Anumita Roychowdhury, executive director (research and advocacy) of the think-tank Center for Science and Environment, said that while Delhi has, to some extent, managed to bend the pollution curve this season, levels are still around a “60 % higher “than acceptable limits.
“There is no doubt that Delhi cannot solve its pollution problem on its own because it shares a common air basin with states like Punjab, Haryana, Uttar Pradesh, etc., where the sources of pollution are not controlled compared to the capital. . But with that said, law enforcement needs to get much better.

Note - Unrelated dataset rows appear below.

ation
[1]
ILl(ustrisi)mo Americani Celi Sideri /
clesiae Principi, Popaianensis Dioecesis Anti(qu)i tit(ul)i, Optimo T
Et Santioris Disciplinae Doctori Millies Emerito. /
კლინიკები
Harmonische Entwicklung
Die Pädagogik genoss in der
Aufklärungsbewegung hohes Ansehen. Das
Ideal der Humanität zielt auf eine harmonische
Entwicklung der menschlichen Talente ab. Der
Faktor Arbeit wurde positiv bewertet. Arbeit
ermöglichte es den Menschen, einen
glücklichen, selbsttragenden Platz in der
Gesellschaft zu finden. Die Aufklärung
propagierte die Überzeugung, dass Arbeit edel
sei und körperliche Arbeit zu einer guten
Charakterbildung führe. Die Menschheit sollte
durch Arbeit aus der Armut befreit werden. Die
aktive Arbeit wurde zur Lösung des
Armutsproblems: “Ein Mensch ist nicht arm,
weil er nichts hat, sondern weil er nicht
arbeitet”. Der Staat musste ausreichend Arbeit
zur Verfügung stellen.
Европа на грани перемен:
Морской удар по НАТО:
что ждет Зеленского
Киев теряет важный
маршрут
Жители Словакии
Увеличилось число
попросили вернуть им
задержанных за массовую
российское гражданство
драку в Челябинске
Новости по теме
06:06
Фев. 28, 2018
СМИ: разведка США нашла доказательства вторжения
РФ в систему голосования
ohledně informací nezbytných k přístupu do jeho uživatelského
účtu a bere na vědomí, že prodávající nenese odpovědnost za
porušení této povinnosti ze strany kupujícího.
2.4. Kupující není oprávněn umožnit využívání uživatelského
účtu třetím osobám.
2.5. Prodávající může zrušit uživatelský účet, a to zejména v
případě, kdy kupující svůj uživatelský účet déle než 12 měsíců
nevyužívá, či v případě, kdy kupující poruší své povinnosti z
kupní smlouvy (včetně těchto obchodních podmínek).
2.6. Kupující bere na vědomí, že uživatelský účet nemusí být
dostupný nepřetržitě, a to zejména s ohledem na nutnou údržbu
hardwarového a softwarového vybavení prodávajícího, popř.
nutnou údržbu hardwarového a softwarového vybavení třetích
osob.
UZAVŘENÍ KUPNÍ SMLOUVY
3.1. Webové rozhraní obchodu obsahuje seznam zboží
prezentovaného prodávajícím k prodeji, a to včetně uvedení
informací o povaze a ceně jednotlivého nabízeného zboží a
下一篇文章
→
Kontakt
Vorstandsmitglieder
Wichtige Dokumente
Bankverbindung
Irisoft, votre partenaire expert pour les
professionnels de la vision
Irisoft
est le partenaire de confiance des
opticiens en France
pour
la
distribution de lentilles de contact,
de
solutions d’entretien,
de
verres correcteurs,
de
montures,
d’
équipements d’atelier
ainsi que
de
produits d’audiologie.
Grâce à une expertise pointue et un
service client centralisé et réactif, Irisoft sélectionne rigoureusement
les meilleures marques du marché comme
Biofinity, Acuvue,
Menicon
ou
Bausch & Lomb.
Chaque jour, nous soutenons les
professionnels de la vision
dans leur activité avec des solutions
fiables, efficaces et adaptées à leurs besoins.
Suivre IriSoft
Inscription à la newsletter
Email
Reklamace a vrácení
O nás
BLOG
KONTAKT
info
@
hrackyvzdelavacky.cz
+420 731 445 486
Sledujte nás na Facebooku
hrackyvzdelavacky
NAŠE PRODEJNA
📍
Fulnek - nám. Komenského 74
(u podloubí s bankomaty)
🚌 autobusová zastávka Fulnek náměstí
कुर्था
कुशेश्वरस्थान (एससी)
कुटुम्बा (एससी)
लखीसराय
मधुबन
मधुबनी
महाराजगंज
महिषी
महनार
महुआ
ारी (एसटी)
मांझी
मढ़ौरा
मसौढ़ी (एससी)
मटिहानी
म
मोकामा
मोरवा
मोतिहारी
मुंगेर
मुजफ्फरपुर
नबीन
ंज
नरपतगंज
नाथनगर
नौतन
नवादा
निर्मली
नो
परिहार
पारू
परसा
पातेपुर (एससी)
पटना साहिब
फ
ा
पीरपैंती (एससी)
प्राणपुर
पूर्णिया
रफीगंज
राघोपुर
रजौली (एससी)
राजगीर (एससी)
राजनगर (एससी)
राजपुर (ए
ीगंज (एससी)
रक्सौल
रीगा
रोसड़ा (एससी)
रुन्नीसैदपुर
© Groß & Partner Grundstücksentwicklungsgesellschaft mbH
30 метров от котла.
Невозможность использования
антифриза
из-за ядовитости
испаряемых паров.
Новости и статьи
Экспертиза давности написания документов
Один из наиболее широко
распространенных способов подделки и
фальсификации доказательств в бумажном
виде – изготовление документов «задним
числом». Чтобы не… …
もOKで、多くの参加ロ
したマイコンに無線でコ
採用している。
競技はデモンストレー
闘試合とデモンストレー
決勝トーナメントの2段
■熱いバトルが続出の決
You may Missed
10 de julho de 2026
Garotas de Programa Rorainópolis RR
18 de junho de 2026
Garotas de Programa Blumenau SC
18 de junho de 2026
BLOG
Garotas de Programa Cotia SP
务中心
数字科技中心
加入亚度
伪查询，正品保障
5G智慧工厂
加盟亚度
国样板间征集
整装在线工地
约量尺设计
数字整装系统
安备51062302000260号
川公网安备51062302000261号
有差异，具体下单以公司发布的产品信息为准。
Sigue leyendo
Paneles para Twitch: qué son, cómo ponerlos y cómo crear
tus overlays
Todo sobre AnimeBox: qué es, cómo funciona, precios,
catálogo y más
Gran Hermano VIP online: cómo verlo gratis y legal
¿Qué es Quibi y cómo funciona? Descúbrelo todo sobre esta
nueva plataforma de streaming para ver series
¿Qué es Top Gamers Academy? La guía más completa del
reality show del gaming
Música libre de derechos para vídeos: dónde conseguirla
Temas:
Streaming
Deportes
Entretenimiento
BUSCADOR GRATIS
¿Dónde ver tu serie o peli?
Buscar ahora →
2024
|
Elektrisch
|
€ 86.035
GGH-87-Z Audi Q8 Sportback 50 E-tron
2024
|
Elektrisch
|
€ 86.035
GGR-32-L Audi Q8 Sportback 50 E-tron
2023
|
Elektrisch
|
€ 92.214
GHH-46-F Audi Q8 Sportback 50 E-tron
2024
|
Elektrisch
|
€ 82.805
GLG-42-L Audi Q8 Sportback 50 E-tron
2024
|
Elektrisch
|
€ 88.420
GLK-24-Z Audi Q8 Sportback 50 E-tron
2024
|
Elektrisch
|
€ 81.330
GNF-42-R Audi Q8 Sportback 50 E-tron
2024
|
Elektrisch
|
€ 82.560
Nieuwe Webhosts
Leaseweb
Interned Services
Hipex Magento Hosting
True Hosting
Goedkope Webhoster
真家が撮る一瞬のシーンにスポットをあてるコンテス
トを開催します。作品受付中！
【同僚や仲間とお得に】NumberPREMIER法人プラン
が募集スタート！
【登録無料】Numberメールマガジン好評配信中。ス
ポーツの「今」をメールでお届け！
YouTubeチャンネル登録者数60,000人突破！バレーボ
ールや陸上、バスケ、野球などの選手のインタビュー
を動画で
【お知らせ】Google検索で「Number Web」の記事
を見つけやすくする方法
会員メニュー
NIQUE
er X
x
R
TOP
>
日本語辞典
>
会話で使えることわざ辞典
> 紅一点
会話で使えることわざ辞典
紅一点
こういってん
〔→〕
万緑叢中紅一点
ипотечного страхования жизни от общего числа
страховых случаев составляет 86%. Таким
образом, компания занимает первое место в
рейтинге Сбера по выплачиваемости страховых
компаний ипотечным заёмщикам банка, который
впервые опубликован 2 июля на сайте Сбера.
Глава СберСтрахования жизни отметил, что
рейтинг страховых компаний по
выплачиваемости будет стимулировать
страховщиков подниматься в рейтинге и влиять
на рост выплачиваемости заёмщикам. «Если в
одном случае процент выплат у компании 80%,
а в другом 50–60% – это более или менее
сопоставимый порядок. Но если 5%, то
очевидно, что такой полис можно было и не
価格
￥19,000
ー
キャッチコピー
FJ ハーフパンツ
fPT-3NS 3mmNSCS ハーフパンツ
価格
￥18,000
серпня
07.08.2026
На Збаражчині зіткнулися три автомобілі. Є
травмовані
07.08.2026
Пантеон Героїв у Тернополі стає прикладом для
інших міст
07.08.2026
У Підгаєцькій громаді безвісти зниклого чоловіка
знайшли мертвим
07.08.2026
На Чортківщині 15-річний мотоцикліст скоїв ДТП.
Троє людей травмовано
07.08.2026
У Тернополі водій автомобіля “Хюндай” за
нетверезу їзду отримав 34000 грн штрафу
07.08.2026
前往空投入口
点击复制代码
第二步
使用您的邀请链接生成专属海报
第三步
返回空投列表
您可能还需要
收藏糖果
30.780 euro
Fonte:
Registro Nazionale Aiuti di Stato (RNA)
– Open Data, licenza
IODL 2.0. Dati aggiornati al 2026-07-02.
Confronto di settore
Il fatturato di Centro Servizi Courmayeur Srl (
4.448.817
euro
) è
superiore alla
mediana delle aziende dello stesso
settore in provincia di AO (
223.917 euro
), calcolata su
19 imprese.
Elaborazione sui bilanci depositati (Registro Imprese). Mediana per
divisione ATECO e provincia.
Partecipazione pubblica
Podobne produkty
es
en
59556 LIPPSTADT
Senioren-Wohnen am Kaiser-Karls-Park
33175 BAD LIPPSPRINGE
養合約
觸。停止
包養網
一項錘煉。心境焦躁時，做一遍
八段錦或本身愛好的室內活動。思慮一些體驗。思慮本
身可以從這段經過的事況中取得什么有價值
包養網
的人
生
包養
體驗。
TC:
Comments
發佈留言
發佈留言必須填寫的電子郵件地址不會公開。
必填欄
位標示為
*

Law enforcement agencies know exactly what to do when air quality reaches a certain level; it is clearly listed in Grap (Gradual Response Action Plan). All they need to do is make sure the measures are strictly enforced, ”said Roychowdhury.
In a significant move, the Union Ministry of the Environment incorporated the Commission for the Management of Air Quality in the National Capital Region and Adjacent Areas through an ordinance on October 29. Its goal is to implement a consolidated approach to monitor, address and eliminate the causes of air pollution in Delhi-NCR and surrounding areas. While doing so, the Center dissolved all ad-hoc committees and bodies created under court orders, including the Supreme Court-ordered Environmental Pollution Control Authority (EPCA), which had the task of overseeing the pollution control of the air at NCR since 1998.
M Kutty, chairman of the new panel, and Arvind Nautiyal, deputy secretary of the Environment Ministry and a full-time member of the commission, did not respond to HT’s calls on Tuesday.